# 2.5 | Infinite Limits

Let $$f$$ be a function defined on an open interval containing $$a$$ with the possible of $$a$$ itself. Then
$$\lim_{x \rightarrow a} f(x) = \infty$$
if all the values of $$f$$ can be made arbitrarily large (as large as we please) by taking $$x$$ sufficiently close to but not equal to $$a$$. Similarly,
$$\lim_{x \rightarrow a} f(x) = – \infty$$
if all the values of $$f$$ can be made as large in absolute value and negative as we please by taking $$x$$ sufficiently close to but not equal to $$a.$$
The line $$x = a$$ is a vertical asymptote of the graph of a function $$f$$ if at least one of the following statements is true:
$$\lim_{x\rightarrow a^-} f(x) = \pm \infty;$$
$$\lim_{x\rightarrow a^+} f(x) = \pm \infty;$$
$$\lim_{x\rightarrow a} f(x) = \pm \infty$$
Let $$f$$ be a function that is defined on an interval $$(a, – \infty).$$ Then the limit of $$f(x)$$ as $$x$$ approaches infinity (increases without bound) is the number $$L,$$ written
$$\lim_{x \rightarrow \infty} f(x) = L$$
if all the values of $$f$$ can be made arbitrarily close to $$L$$ by taking $$x$$ to be sufficiently large.

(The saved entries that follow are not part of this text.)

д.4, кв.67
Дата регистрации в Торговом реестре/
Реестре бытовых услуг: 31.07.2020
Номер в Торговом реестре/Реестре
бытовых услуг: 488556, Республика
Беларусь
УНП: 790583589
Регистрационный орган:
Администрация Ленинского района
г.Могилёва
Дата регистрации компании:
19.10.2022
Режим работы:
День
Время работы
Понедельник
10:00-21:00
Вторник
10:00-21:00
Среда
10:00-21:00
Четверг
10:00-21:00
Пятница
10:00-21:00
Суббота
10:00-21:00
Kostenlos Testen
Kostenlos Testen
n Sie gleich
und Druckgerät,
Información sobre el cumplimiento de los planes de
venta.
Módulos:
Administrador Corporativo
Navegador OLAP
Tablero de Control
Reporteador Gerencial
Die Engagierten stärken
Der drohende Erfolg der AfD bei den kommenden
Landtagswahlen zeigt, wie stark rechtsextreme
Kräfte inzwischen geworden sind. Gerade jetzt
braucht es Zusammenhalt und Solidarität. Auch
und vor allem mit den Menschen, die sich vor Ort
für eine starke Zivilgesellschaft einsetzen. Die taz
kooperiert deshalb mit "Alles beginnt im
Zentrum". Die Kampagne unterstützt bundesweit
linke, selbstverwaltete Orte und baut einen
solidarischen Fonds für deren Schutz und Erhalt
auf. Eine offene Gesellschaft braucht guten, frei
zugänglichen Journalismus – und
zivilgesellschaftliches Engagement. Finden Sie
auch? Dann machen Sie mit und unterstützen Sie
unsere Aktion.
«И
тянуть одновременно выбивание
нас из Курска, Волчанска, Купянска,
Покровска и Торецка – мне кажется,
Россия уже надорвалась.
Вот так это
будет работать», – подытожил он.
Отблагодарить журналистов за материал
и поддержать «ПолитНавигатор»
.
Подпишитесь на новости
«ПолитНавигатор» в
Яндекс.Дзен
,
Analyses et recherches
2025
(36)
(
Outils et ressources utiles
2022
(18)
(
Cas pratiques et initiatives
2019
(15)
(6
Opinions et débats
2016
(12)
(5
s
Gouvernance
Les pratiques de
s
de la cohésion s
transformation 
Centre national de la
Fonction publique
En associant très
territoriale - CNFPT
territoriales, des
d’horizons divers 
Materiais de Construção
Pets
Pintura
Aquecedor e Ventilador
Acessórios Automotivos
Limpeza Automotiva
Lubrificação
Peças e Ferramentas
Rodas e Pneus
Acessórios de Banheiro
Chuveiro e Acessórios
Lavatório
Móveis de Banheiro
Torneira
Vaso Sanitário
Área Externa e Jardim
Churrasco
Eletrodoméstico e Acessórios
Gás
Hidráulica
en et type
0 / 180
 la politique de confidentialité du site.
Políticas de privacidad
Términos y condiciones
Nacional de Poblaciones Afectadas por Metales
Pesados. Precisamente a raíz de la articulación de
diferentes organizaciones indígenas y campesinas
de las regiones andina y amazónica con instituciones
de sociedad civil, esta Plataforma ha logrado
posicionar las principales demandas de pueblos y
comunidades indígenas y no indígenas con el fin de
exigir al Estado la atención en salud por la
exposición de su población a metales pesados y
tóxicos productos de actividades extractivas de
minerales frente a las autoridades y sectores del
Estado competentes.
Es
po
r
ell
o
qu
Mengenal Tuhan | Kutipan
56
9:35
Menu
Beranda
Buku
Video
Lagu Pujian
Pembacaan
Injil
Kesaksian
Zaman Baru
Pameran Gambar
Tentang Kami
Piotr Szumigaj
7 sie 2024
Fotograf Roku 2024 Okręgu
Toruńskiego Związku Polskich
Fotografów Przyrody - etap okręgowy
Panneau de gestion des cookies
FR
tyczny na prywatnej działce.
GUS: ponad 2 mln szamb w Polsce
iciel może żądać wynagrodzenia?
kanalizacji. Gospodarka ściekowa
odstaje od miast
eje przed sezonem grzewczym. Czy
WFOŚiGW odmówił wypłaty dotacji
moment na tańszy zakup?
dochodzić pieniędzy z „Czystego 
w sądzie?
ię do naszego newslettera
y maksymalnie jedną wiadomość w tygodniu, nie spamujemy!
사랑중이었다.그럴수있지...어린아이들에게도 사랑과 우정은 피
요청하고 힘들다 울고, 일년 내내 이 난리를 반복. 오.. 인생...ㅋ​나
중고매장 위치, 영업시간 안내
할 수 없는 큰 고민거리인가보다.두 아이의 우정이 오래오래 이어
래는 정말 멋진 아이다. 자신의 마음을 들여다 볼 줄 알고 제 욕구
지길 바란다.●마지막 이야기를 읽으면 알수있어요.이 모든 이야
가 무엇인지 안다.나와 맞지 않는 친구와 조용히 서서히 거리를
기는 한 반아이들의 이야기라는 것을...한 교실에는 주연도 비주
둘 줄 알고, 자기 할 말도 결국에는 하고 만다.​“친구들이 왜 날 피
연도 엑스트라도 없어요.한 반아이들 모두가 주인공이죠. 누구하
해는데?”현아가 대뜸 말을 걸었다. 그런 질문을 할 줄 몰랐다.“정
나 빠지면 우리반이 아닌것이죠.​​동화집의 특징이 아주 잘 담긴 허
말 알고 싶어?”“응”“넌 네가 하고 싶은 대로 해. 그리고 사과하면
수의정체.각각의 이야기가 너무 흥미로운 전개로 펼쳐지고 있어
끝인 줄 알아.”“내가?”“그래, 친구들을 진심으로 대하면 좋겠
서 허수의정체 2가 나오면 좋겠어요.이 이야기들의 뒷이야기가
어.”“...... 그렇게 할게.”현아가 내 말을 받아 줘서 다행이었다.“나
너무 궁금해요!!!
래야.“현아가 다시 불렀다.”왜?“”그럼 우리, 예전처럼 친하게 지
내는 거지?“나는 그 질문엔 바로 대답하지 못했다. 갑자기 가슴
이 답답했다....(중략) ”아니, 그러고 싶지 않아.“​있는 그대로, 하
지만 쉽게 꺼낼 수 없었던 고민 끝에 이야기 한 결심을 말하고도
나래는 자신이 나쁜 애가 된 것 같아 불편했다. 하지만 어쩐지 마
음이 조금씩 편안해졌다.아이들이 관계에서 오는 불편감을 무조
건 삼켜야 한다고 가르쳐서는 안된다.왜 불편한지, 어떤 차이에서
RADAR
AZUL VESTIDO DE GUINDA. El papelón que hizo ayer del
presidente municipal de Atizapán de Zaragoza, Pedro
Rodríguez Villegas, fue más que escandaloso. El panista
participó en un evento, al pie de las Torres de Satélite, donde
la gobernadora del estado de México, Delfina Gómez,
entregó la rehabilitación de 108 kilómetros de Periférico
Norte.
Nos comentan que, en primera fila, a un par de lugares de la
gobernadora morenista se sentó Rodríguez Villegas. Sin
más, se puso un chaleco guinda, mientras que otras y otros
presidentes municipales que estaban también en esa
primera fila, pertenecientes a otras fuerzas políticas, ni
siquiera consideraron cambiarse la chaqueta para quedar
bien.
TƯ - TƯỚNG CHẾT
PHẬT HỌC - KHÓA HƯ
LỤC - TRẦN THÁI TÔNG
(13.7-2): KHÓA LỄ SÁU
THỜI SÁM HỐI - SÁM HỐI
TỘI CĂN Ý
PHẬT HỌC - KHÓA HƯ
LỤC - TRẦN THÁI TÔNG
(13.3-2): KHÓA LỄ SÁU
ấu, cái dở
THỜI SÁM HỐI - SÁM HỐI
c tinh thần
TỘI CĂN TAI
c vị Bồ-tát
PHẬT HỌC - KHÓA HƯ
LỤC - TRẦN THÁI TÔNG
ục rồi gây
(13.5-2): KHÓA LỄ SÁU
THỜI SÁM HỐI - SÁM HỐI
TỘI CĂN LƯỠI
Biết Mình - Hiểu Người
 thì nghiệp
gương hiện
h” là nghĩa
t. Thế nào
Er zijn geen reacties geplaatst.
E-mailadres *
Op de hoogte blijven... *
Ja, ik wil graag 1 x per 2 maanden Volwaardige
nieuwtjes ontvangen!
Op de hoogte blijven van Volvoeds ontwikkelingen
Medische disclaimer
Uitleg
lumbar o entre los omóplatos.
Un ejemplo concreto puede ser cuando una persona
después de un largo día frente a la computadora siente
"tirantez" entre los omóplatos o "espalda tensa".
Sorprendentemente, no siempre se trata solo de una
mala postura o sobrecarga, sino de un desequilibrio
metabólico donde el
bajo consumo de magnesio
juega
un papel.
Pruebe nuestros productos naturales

Let $$f$$ be a function that is defined on the interval $$(-\infty, a).$$ Then the limit of $$f(x)$$ as $$x$$ approaches negative infinity (decreases without bound) is the number $$L,$$ written
$$\lim_{x \rightarrow – \infty} f(x) = L$$
if all the values of $$f$$ can be made arbitrarily close to $$L$$ by taking $$x$$ to be sufficiently large in absolute value and negative.
The line $$y = L$$ is a horizontal asymptote of the graph of a function $$f$$ if
$$\lim_{x \rightarrow \infty} f(x) = L$$
or
$$\lim_{x \rightarrow – \infty} f(x) = L$$
(or both).
Let $$r > 0$$ be a rational number. Then
$$\lim_{x \rightarrow \infty} \frac{1}{x^r} = 0$$
Also, if $$x^r$$ is defined for all $$x,$$ then
$$\lim_{x \rightarrow – \infty} \frac{1}{x^r} = 0$$